▶ **Task to complete**:
Could you write out all of the data again, word for word?

== == ==

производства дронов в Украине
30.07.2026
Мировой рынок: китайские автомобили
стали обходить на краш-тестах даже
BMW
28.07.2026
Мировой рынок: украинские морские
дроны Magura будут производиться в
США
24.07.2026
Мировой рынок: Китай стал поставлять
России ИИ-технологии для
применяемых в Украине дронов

== == ==

▶ **Task result**:
производства дронов в Украине
30.07.2026
Мировой рынок: китайские автомобили
стали обходить на краш-тестах даже
BMW
28.07.2026
Мировой рынок: украинские морские
дроны Magura будут производиться в
США
24.07.2026
Мировой рынок: Китай стал поставлять
России ИИ-технологии для
применяемых в Украине дронов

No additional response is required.